- Born: November 1935 Melgou, region of Ben Ahmed, Morocco
- Died: 7 September 2021 (aged 85)
- Occupations: Trade unionist Schoolteacher

= Noubir Amaoui =

Moroccan trade unionist (1935–2021)

Noubir Amaoui (مُحمَّد نوبير الأُموي; November 1935 – 7 September 2021) was a Moroccan trade unionist. He founded the Democratic Confederation of Labour and served as its Secretary General from 1978 to 2018.

==Biography==
Noubir Amaoui was born in the village of Melgou in the region of Ben Ahmed in the Settat Province. In 1975, Amaoui joined the Socialist Union of Popular Forces and founded its trade union, the Democratic Confederation of Labour, three years later. He was elected Secretary General of the Confederation on 26 November 1978. In June 1981, he called for a strike and was imprisoned following the Casablance bread riots. This helped to give him legitimacy within Moroccan trade unions. In 1992, in an interview with Spanish newspaper El País, he described Moroccan government ministers as a "gang of thieves". For this, he was sentenced for two months due to "insults and defamation" against authorities. He was pardoned by King Hassan II after fourteen months.

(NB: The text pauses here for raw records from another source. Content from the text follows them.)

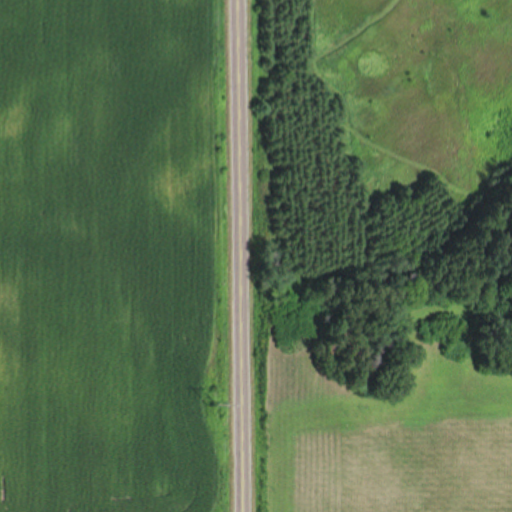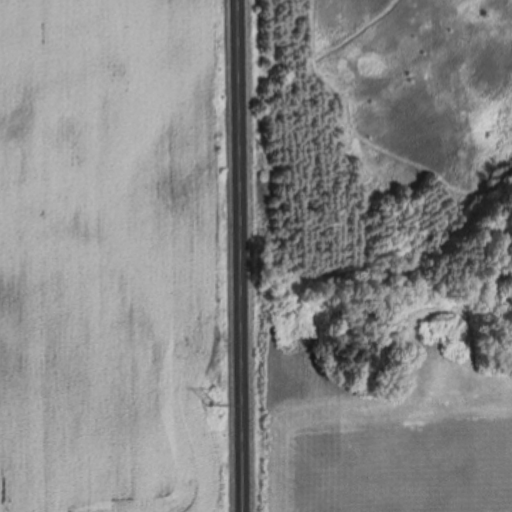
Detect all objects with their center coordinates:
road: (240, 256)
power tower: (213, 403)
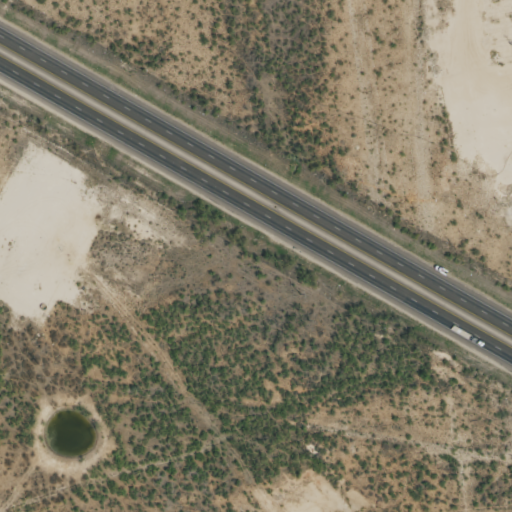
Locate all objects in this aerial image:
road: (255, 183)
road: (256, 212)
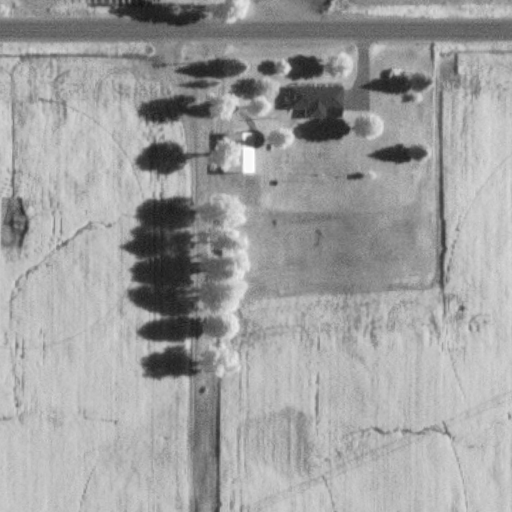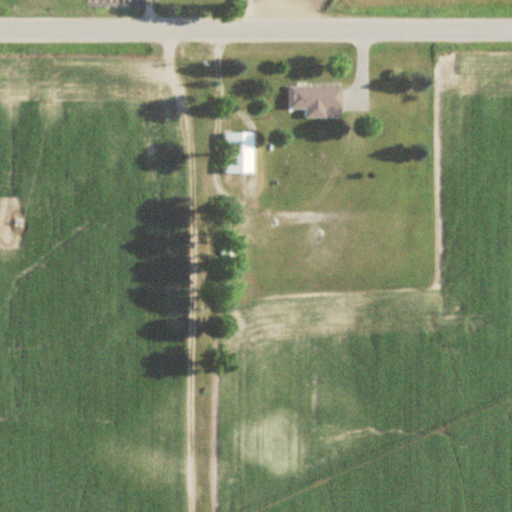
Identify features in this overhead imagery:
road: (179, 9)
road: (256, 25)
building: (311, 100)
building: (232, 152)
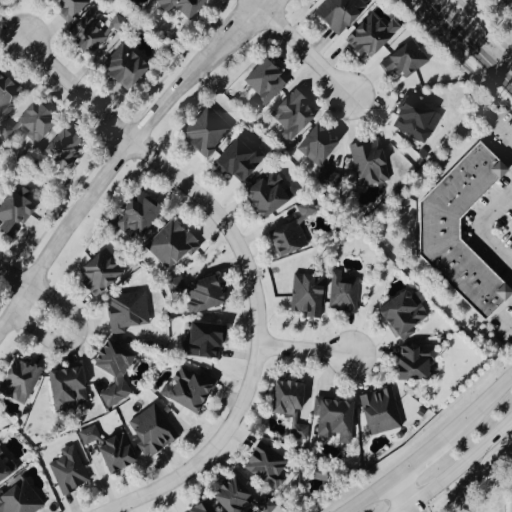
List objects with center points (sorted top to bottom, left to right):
road: (261, 4)
road: (266, 4)
building: (66, 7)
building: (178, 7)
road: (508, 8)
building: (337, 14)
road: (11, 25)
building: (369, 37)
road: (468, 42)
road: (300, 47)
building: (401, 63)
building: (120, 67)
building: (262, 83)
road: (78, 88)
building: (290, 116)
building: (413, 121)
building: (205, 133)
building: (318, 139)
building: (47, 140)
road: (118, 159)
building: (238, 161)
building: (366, 164)
building: (263, 196)
building: (13, 209)
road: (475, 227)
building: (457, 231)
building: (458, 234)
building: (168, 246)
building: (99, 272)
road: (15, 287)
building: (200, 296)
building: (323, 296)
building: (124, 311)
building: (400, 316)
road: (77, 320)
road: (257, 337)
building: (202, 339)
road: (304, 349)
building: (410, 364)
building: (113, 369)
building: (18, 380)
building: (67, 389)
building: (185, 390)
building: (285, 406)
road: (479, 408)
building: (378, 411)
building: (333, 419)
building: (149, 430)
building: (106, 450)
road: (419, 460)
road: (461, 464)
building: (4, 467)
building: (264, 467)
building: (68, 469)
road: (400, 494)
road: (369, 496)
building: (18, 498)
building: (221, 499)
building: (508, 504)
road: (404, 509)
road: (408, 509)
road: (411, 509)
building: (509, 509)
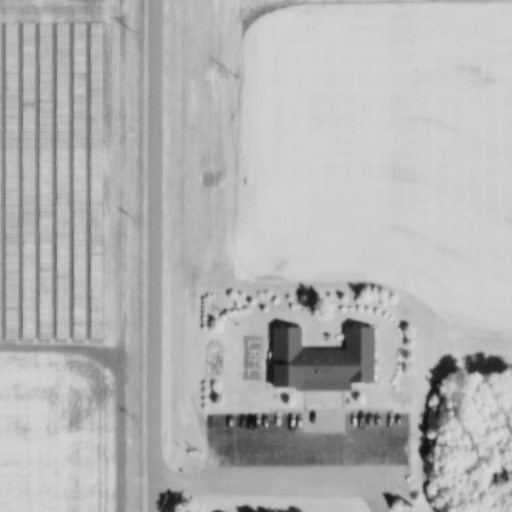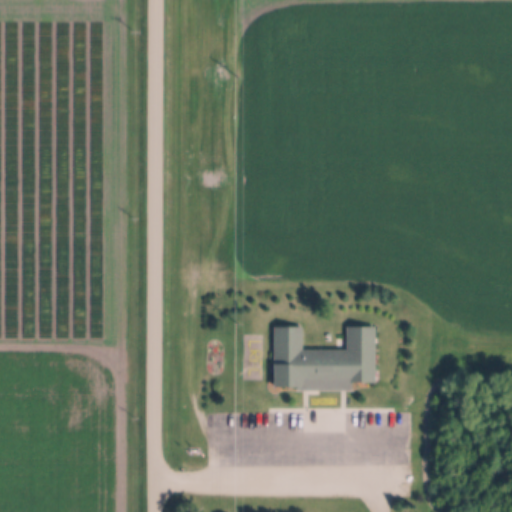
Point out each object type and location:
road: (159, 256)
building: (325, 361)
building: (326, 361)
road: (181, 490)
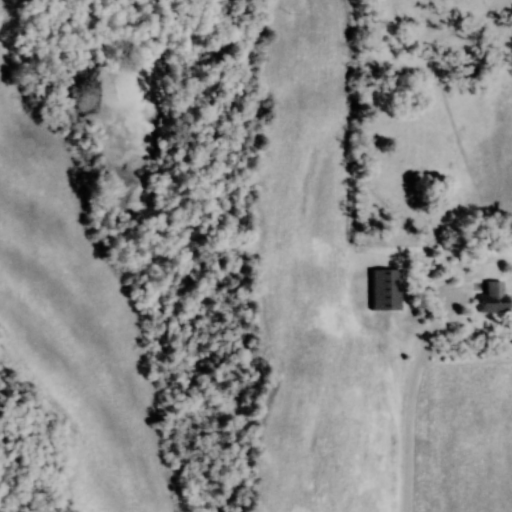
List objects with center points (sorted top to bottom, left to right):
building: (490, 296)
road: (410, 401)
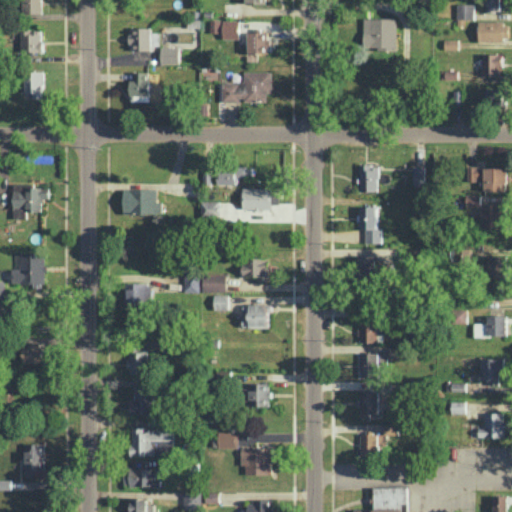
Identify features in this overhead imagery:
building: (256, 1)
building: (495, 4)
building: (32, 6)
building: (466, 10)
building: (215, 25)
building: (230, 28)
building: (494, 30)
building: (380, 32)
building: (140, 38)
building: (31, 39)
building: (259, 41)
building: (170, 54)
building: (492, 63)
building: (450, 73)
building: (34, 82)
building: (140, 82)
building: (249, 86)
building: (458, 96)
building: (495, 96)
road: (255, 136)
building: (232, 173)
building: (418, 175)
building: (489, 176)
building: (207, 177)
building: (369, 177)
building: (189, 189)
building: (30, 197)
building: (258, 197)
building: (142, 200)
building: (211, 207)
building: (489, 210)
building: (370, 223)
building: (460, 254)
road: (86, 255)
road: (313, 256)
building: (367, 265)
building: (498, 265)
building: (255, 266)
building: (31, 268)
building: (192, 278)
building: (215, 282)
building: (2, 292)
building: (139, 292)
building: (221, 301)
building: (256, 314)
building: (460, 315)
building: (498, 324)
building: (368, 328)
building: (481, 329)
building: (37, 353)
building: (392, 353)
building: (138, 360)
building: (369, 364)
building: (491, 368)
building: (456, 385)
building: (259, 393)
building: (143, 400)
building: (369, 403)
building: (459, 406)
building: (493, 424)
building: (391, 428)
building: (228, 438)
building: (152, 441)
building: (371, 442)
building: (34, 457)
building: (257, 460)
road: (412, 471)
building: (143, 476)
road: (416, 491)
building: (212, 496)
building: (192, 499)
building: (390, 500)
building: (501, 503)
building: (141, 505)
building: (260, 505)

In 2001, he founded the National Ittihadi Congress alongside his friend, Abdelmajid Bouzoubaâ. In June 2011, following the Arab Spring, he called for a boycott of the 2011 Moroccan constitutional referendum, saying that "the draft Constitution strengthens what has always been in place in the past and does not answer not to what was promised". In November 2018, he left his position as Secretary General of the Democratic Confederation of Labour after 40 years. He was replaced by Abdelkader Zaër.

Noubir Amaoui died on 7 September 2021 at the age of 85.